This quote was written by author Eyler Robert Coates, Sr.
In June 2022, we received reader mail that asked us to look into the veracity of a quote by one of the Founding Fathers. According to various memes and posts that appeared on Facebook since at least 2011, former U.S. President Thomas Jefferson once said, "Religious institutions that use government power in support of themselves and force their views on persons of other faiths, or of no faith, undermine all our civil rights." However, the truth was that this quote was misattributed in the memes and posts to Jefferson and had, in reality, been written by someone else.
The reason that readers were asking us about these quote memes in June 2022 was quite simple. At the time, the quote was being shared by Americans who were opposed to the U.S. Supreme Court decision to overturn Roe v. Wade, which effectively stripped away women’s constitutional protections for abortion. We found evidence on Facebook that users had shared the quote memes after a draft leak in May and also following the decision becoming official on June 24.
The Quote's True Author
According to Narkive.com, a newsgroup archive website, this quote originated not with Jefferson, but instead with author Eyler Robert Coates, Sr. Narkive.com directed us to an old page of Jefferson quotes that was once hosted by the website for the University of Virginia. The page was archived in the year 1999 by the Wayback Machine on Archive.org. It contained the same quote in its introduction, which was credited at the bottom of the website to Coates.

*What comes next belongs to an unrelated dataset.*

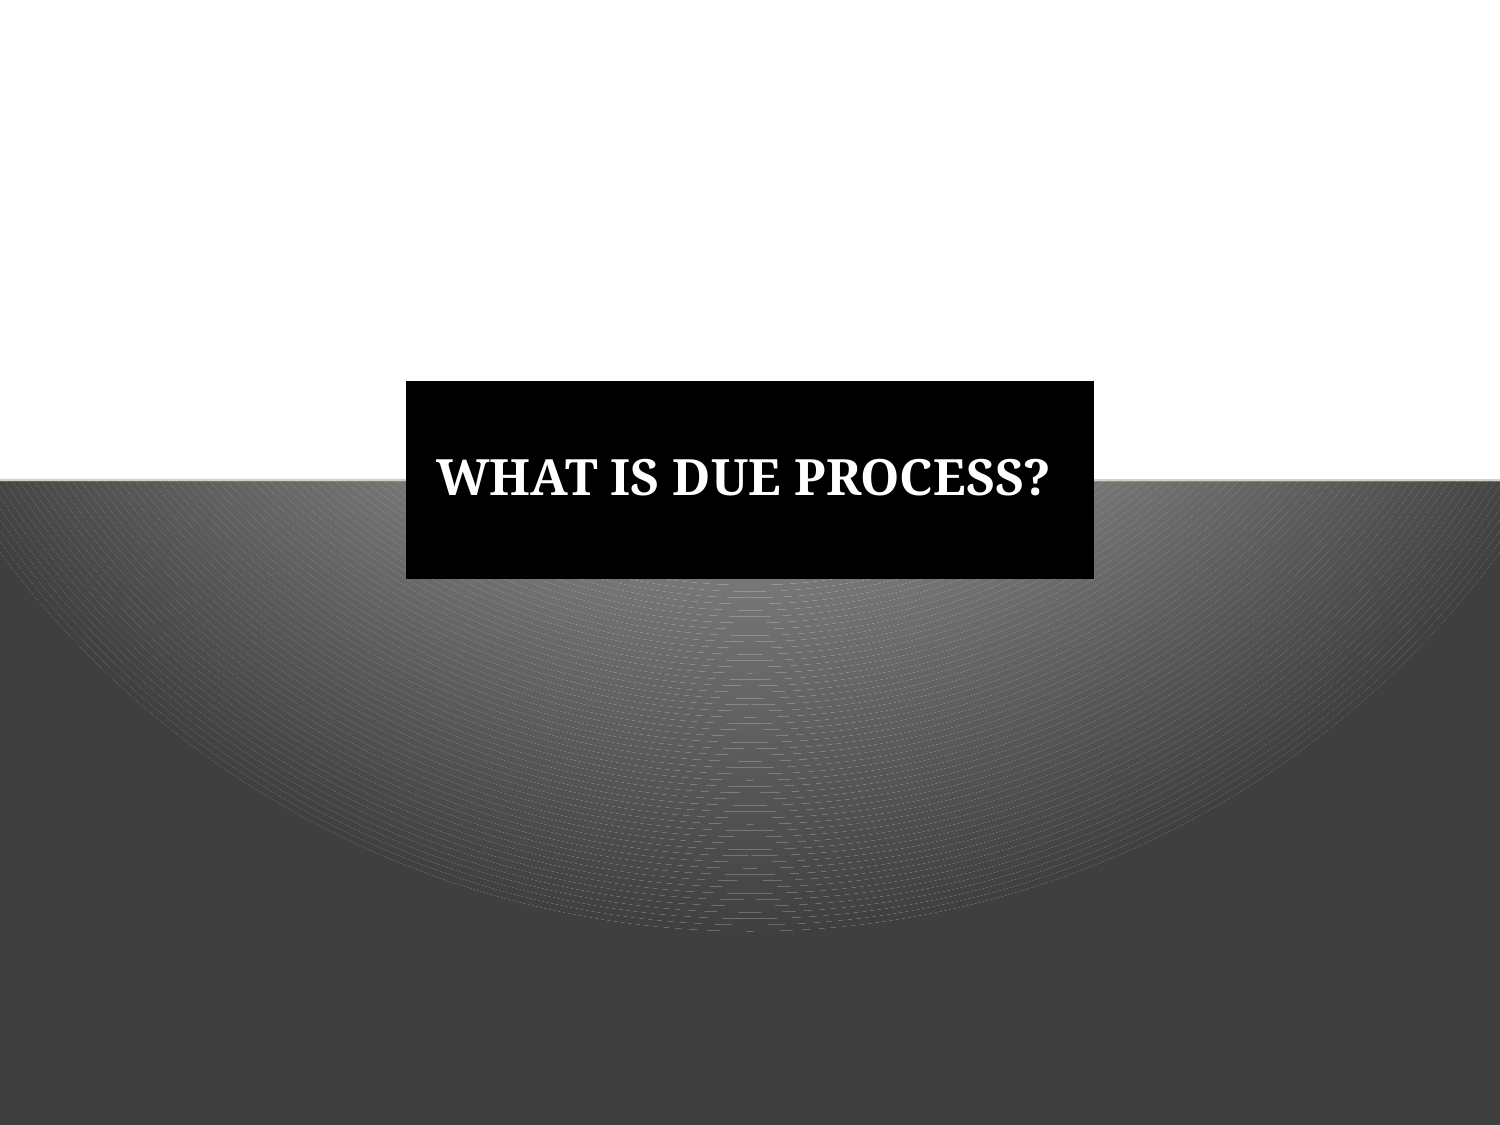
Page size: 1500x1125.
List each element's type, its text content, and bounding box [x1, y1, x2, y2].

title What is Due Process? [144, 206, 1344, 581]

The full quote from Coates read as follows:
Because religious belief, or non-belief, is such an important part of every person's life, freedom of religion affects every individual. Religious institutions that use government power in support of themselves and force their views on persons of other faiths, or of no faith, undermine all our civil rights. Moreover, state support of established religion tends to make the clergy unresponsive to their own people, and leads to corruption within religion itself. Erecting the "wall of separation between church and state," therefore, is absolutely essential in a free society.
'Wall of Separation Between Church and State'
While the quote about religious institutions, civil rights, and corruption belonged to Coates and not Jefferson, the part near the end that mentioned the "wall of separation between church and state" truly was from the former president's own writing.

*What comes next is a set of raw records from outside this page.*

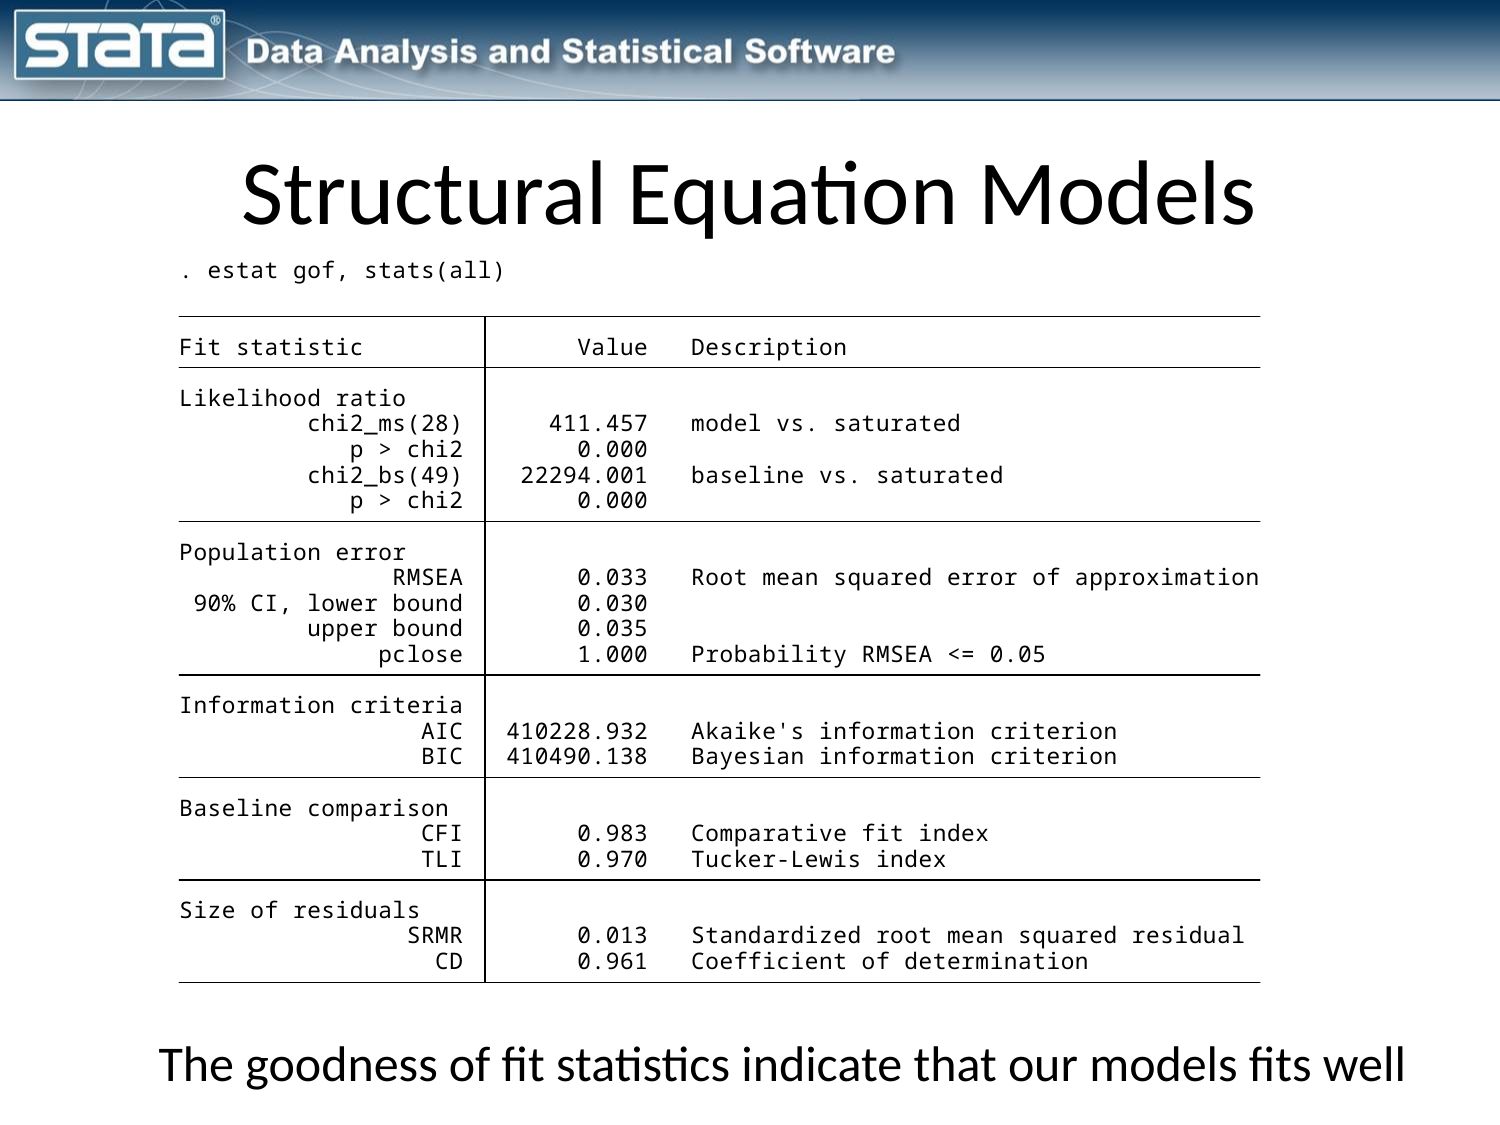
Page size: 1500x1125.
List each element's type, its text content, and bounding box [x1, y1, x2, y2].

picture [0, 0, 1500, 101]
text_box The goodness of fit statistics indicate that our models fits well [144, 1024, 1422, 1100]
picture [174, 253, 1342, 998]
title Structural Equation Models [75, 125, 1425, 250]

The Library of Congress credited the seven words to a letter sent by Jefferson on Jan. 1, 1802. The letter's recipient was "a committee of the Danbury Baptist Association in the state of Connecticut." Here's part of that letter with the relevant portion bolded:
Believing with you that religion is a matter which lies solely between Man & his God, that he owes account to none other for his faith or his worship, that the legitimate powers of government reach actions only, & not opinions, I contemplate with sovereign reverence that act of the whole American people which declared that their legislature should "make no law respecting an establishment of religion, or prohibiting the free exercise thereof," thus building a wall of separation between Church & State. Adhering to this expression of the supreme will of the nation in behalf of the rights of conscience, I shall see with sincere satisfaction the progress of those sentiments which tend to restore to man all his natural rights, convinced he has no natural right in opposition to his social duties.
Jefferson on Civil Rights and Religion
Jefferson did once write something similar to the quote in the memes that mentioned both civil rights and religion.
The passage came from Jefferson in his letter, "A Bill for Establishing Religious Freedom." It was dated to June 18, 1779, and included the words, "that our civil rights have no dependance on our religious opinions, any more than our opinions in physics or geometry."
The earliest known mention of a "wall" between church and state came in the 1644 book, "The Bloudy Tenent of Persecution, for Cause of Conscience, Discussed in a Conference between Truth and Peace." In the book, author and religious leader Roger Williams once wrote about a "hedge or wall of separation between the garden of the church and the wilderness of the world":
When they [the Church] have opened a gap in the hedge or wall of separation between the garden of the church and the wilderness of the world, God hath ever broke down the wall itself, removed the Candlestick, etc., and made His Garden a wilderness as it is this day. And that therefore if He will ever please to restore His garden and Paradise again, it must of necessity be walled in peculiarly unto Himself from the world, and all that be saved out of the world are to be transplanted out of the wilderness of the World.
Much more can be studied in Jefferson's other writings on religion, including on Monticello.org, a website that is operated by the Thomas Jefferson Foundation, Inc. For this fact check, however, we've concentrated mainly on the fact that the "religious institutions" quote in question came not from Jefferson, but rather Coates.